Just as Jap was leaving my house last week he pointed at the garden fence and said, “Get that painted before the pubs re-open.” I assured him I would. However, I'm fairly sure that either my wife or neighbour overheard him as he was quite loud and he was laughing as he drove off.
 
So after a lapse of many years I find myself painting the garden fence. On the question of how often a garden fence should be painted there is some difference of opinion but I have long thought that give a year or two either way I should not let a decade go by without wielding the brush. After all one can't be too careful about one's property and it's as well to do the painting whilst there is something to paint.

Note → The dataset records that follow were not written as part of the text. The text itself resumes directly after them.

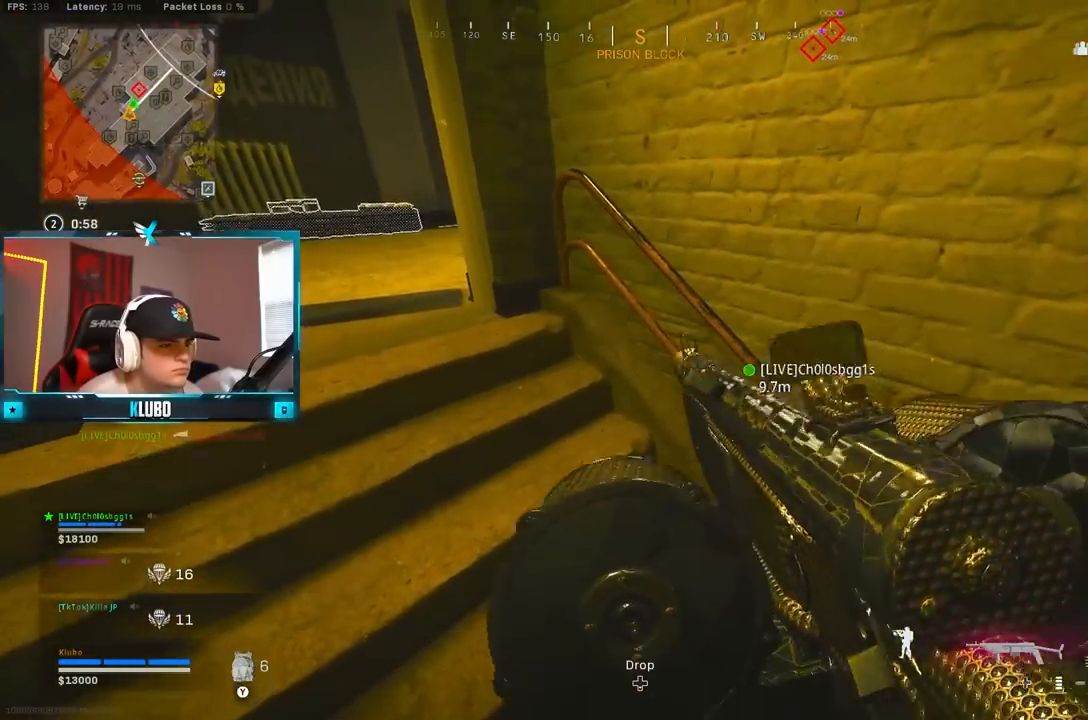
{"buttons": [], "left_stick": "up-left", "right_stick": "center", "events": [[33, "right_stick", "up"], [117, "left_stick", "left"], [133, "right_stick", "center"], [350, "left_stick", "up-left"], [383, "B", "down"], [500, "B", "up"]]}
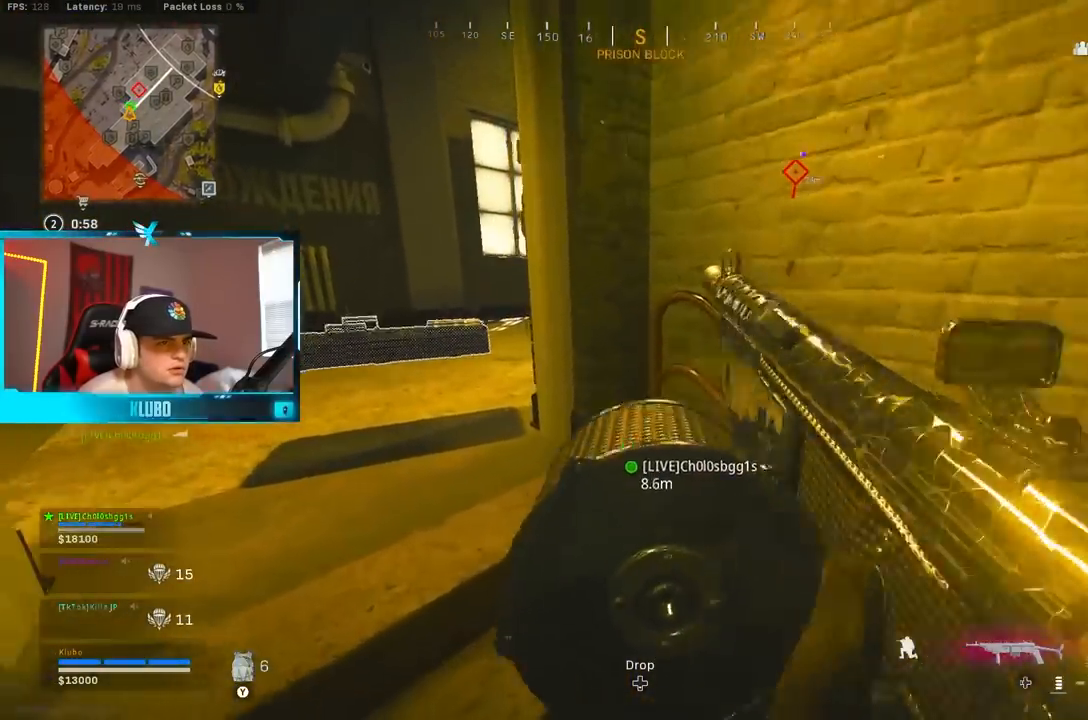
{"buttons": [], "left_stick": "left", "right_stick": "center", "events": [[67, "B", "down"], [100, "right_stick", "right"], [117, "left_stick", "left"], [183, "B", "up"], [183, "right_stick", "center"]]}
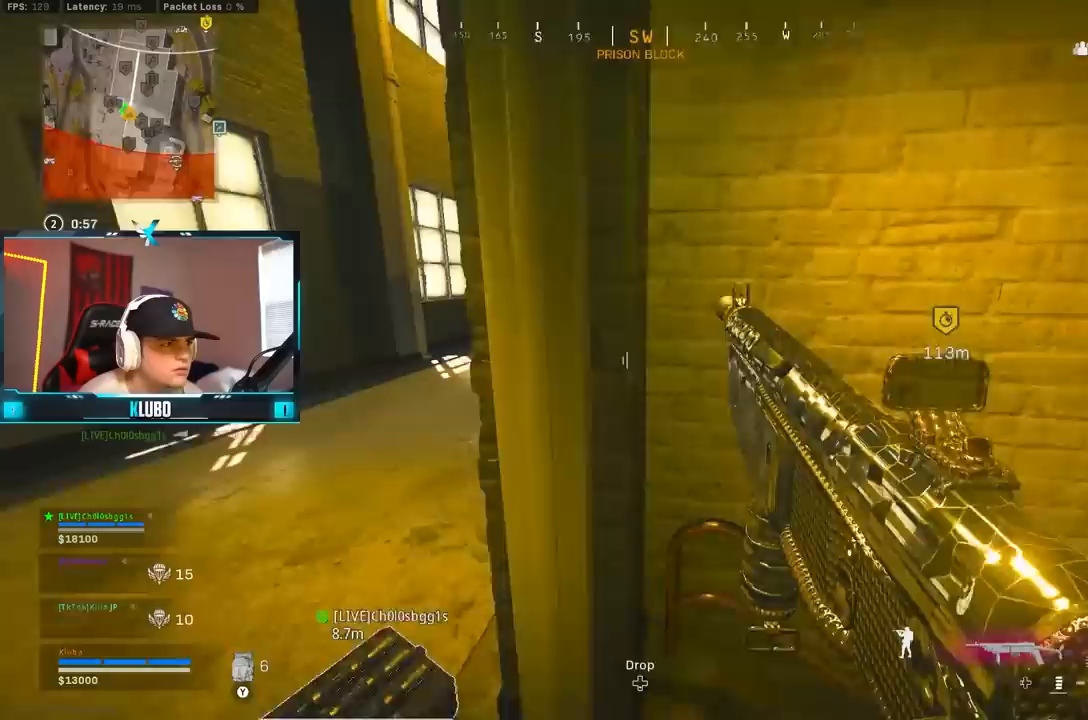
{"buttons": [], "left_stick": "right", "right_stick": "center", "events": [[250, "left_stick", "center"], [333, "left_stick", "right"]]}
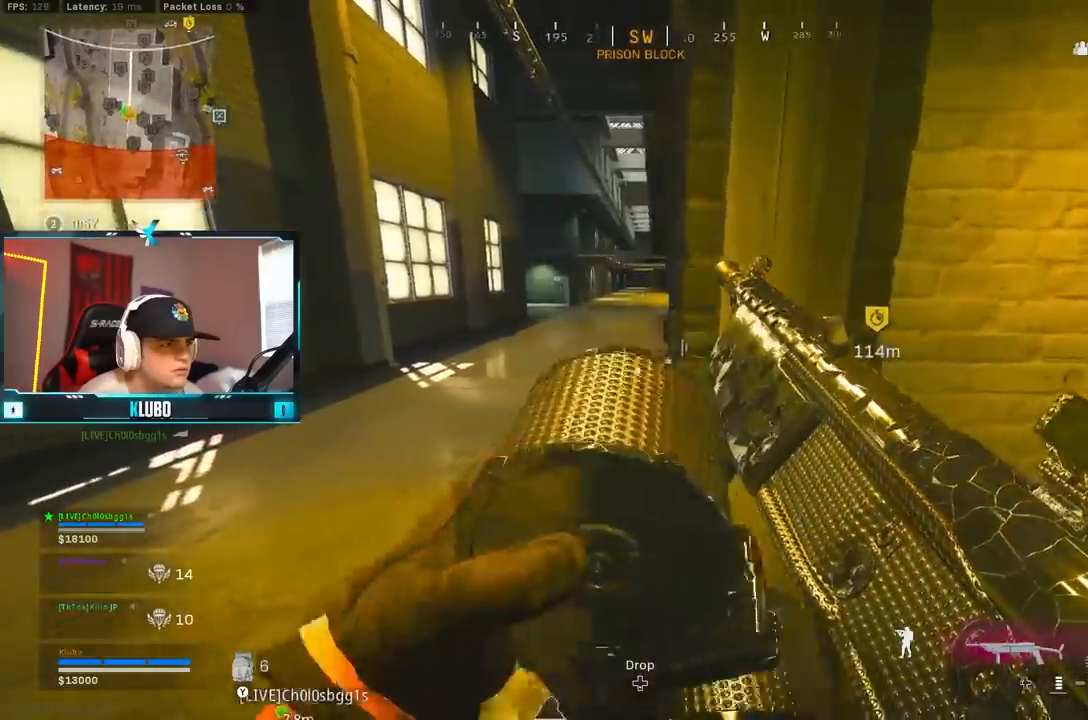
{"buttons": [], "left_stick": "up-left", "right_stick": "right", "events": [[17, "left_stick", "left"], [67, "right_stick", "right"], [250, "right_stick", "center"], [400, "left_stick", "up-left"], [417, "right_stick", "right"]]}
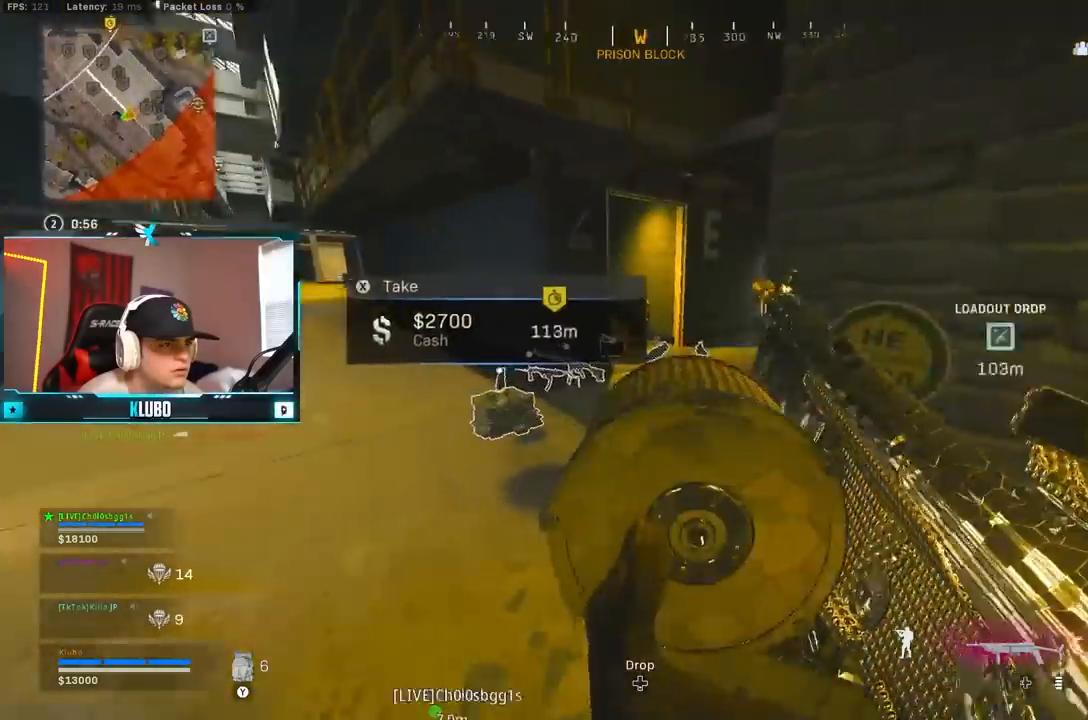
{"buttons": [], "left_stick": "left", "right_stick": "left", "events": [[33, "L3", "down"], [67, "right_stick", "center"], [133, "L3", "up"], [183, "left_stick", "up"], [283, "B", "down"], [417, "right_stick", "left"], [450, "B", "up"], [467, "left_stick", "left"]]}
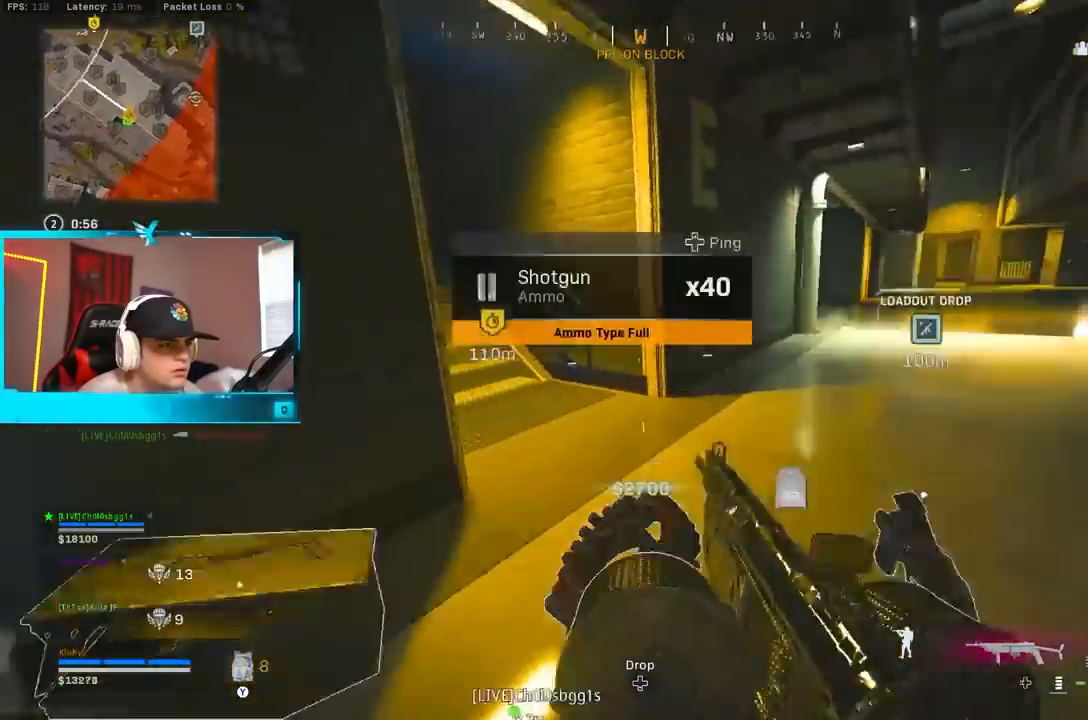
{"buttons": [], "left_stick": "up-left", "right_stick": "down-left"}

I must admit that I had thought hard over the summer about starting the job but with the uncertainty about when the pubs and clubs would reopen I postponed the undertaking  rather than be caught out halfway through the job. I even bought some tins of wood stain in Tesco a few months ago but when my daughter told me she had just had a new fence erected in her back garden I gifted the stain and brushes to her.
 
Now when a room needs papered or the skirting needs a lick of paint or a door needs touched up I have no hesitation in calling in others who have greater claims to craftsmanship than me but when it comes to putting a stain on the fence I’m your man.
 
The technique of fence staining looks simple to passers-by. I know this when I see them raise their eyebrows as If to say, “he's dipping and sloshing.” Maybe it's my imagination but they all seem to be on the footpath on the other side of the road as they pass me by. Now I admit there is no washing down, no smoothing with differing grades of sandpaper, no flat undercoating. I find if I keep my head down and my right elbow near my side I can get on with the job. However, although the passerby would not see any difficulties, I find that I have to keep my wits about me for every plank in the fence is different!
 
I have long recognised that someone as finicky and fastidious as Wee Jap would never make a fence stainer. You have to recognise that some planks are more thirsty than others. Experience has taught me to take each plank unawares and slap on the stain before the wood has time to mop it up. To slightly vary the words of Kris Kristofferson’s song it's a case of “One plank at a time, Sweet Jesus.”
 
Another problem which the likes of Wee Jap are oblivious to, is the appearance of creepy crawlies. You have to  give them a reasonable chance of escape on their wee legs but you can't afford to wait all day and even the most humane fence stain has a fairly high casualty list. This is totally regrettable but death is the price of progress.
 
The passers-by will also be unaware as they look on this task as a brutish kind of work, that there are advanced mathematical calculations to be made.
 
While some fence stainers will work away until the tin is emptied or spilt on his trousers, the enlightened fence stainer will do an audit every time he lights his pipe or takes a drink from his flask. Thus if he has stained seventeen out of the one hundred and fifteen planks, he will know he still has almost eighty two and a quarter percent of the work to do. Passers-by will be unaware that the squiggles of stain on the next three or four planks from where he is working are the “sums”.
 
One of the big advantages in being involved in staining the fence is that you are absolved from doing other chores. I don't have to put out the bins or post letters.  In the past this might have seen me excused from helping with the homework. Passers-by will notice the smudge stain on your nose and realise that as the evenings are drawing in fast,  you are striving to get the job done. It's now got to the stage where no-one could be expected to work in the open after tea.
 
This year has been a bad year for fence-staining. On some days I got into my painting trousers, brought the stain, brushes and steps out one by one onto the footpath and then down comes the rain! Everything must then be returned to the  garage without any perceived achievement. What appears to be a simple job has become a campaign.
 
It's now coming into the Christmas season and days are getting shorter. I'm of a mind, what with the dark evenings, the cold mornings and the poor light – not to mention the incessant rain –  to take my Christmas holidays and set a definite target of having the job finished before the clocks go forward for the official start of Summer time.
 
And when Billy Gillen makes the remark about a good first coat I'll do what I did over a decade ago. I'll bite my tongue and literally “sit on the fence.”